ECLI:NL:RBROT:2022:1198

Rechtbank Rotterdam

Datum uitspraak
21 februari 2022
Publicatiedatum
21 februari 2022
Zaaknummer
83/104048-20 en 10/198942-20
Instantie
Rechtbank Rotterdam
Type
Uitspraak
Rechtsgebied
Strafrecht
Procedures
  • Eerste aanleg - meervoudig
Vindplaatsen
  • Rechtspraak.nl
AI samenvatting door LexboostAutomatisch gegenereerd

Vrijspraak van verdachte voor valse aangifte en valsheid in geschrift in verband met niet-bestaande tweeling

Op 21 februari 2022 heeft de Rechtbank Rotterdam uitspraak gedaan in de gevoegde strafzaken tegen de verdachte, die werd beschuldigd van het doen van valse aangifte in een authentieke akte en valsheid in geschrift. De verdachte werd vrijgesproken van beide tenlastegelegde feiten. De rechtbank oordeelde dat op basis van de beschikbare bewijsmiddelen niet kon worden vastgesteld dat de verdachte wist dat de tweeling waarvan zij geboorteaangifte deed, niet bestond.
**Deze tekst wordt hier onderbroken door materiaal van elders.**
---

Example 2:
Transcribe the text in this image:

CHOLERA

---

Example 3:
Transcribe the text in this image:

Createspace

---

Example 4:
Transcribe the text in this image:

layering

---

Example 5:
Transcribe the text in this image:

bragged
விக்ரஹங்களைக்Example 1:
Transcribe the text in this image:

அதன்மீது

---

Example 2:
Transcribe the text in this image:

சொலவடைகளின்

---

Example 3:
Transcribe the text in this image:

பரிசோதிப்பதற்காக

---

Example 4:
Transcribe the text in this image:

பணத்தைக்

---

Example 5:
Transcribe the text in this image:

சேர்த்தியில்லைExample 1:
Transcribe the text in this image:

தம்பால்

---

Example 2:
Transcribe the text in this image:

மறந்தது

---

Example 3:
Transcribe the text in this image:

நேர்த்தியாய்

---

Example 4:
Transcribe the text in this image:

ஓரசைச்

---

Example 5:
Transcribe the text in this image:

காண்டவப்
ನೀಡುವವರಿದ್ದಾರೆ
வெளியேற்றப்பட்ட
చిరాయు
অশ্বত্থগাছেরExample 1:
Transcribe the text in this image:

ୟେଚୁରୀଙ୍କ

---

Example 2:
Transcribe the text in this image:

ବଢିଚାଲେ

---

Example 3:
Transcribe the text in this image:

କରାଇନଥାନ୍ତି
Er waren geen omstandigheden die erop wezen dat zij welbewust de aanmerkelijke kans had aanvaard dat zij valse geboorteakten deed opmaken. De rechtbank concludeerde dat er onvoldoende bewijs was voor opzet, ook niet in voorwaardelijke zin.

De zaak kwam aan het licht toen de verdachte op 11 mei 2009 aangifte deed van de geboorte van een tweeling, terwijl later bleek dat een van de kinderen niet bestond. De officier van justitie had gevorderd tot bewezenverklaring van de feiten en een werkstraf van 240 uren, maar de rechtbank oordeelde dat het dossier niet voldoende wettig en overtuigend bewijs bevatte om de verdachte te veroordelen. De rechtbank sprak de verdachte vrij van de onder parketnummers 83/104048-20 en 10/198942-20 ten laste gelegde feiten.
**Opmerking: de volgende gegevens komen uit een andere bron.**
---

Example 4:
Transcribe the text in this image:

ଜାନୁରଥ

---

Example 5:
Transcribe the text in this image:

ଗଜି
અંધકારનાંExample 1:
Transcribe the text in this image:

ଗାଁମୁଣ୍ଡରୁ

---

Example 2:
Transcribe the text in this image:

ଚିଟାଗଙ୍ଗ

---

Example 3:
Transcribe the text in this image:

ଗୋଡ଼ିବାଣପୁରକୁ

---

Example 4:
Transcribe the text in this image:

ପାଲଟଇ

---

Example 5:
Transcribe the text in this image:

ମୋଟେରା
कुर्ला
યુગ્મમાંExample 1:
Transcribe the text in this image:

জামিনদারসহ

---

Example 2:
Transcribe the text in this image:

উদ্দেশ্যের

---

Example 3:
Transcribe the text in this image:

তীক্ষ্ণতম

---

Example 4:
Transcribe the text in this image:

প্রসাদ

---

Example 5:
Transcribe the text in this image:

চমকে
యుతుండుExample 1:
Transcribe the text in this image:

De uitspraak benadrukt het belang van voldoende bewijs in strafzaken en de noodzaak om opzet en schuld duidelijk aan te tonen. De rechtbank heeft de verdachte vrijgesproken van alle beschuldigingen, wat betekent dat zij niet strafbaar is voor de feiten die haar ten laste zijn gelegd.

Uitspraak

Rechtbank Rotterdam

Team straf 1
Parketnummers: 83/104048-20 en 10/198942-20
Datum uitspraak: 21 februari 2022
Tegenspraak
Vonnis van de rechtbank Rotterdam, meervoudige kamer voor strafzaken, in de gevoegde zaken tegen de verdachte:
[naam verdachte] ,
geboren te [geboorteplaats verdachte] ( [geboorteland verdachte] ) op [geboortedatum verdachte] ,
ingeschreven in de basisregistratie personen op het adres:
[adres verdachte] ,
[postcode verdachte] [woonplaats verdachte] ,
raadsvrouw mr. M.H. Aalmoes, advocaat te Amsterdam.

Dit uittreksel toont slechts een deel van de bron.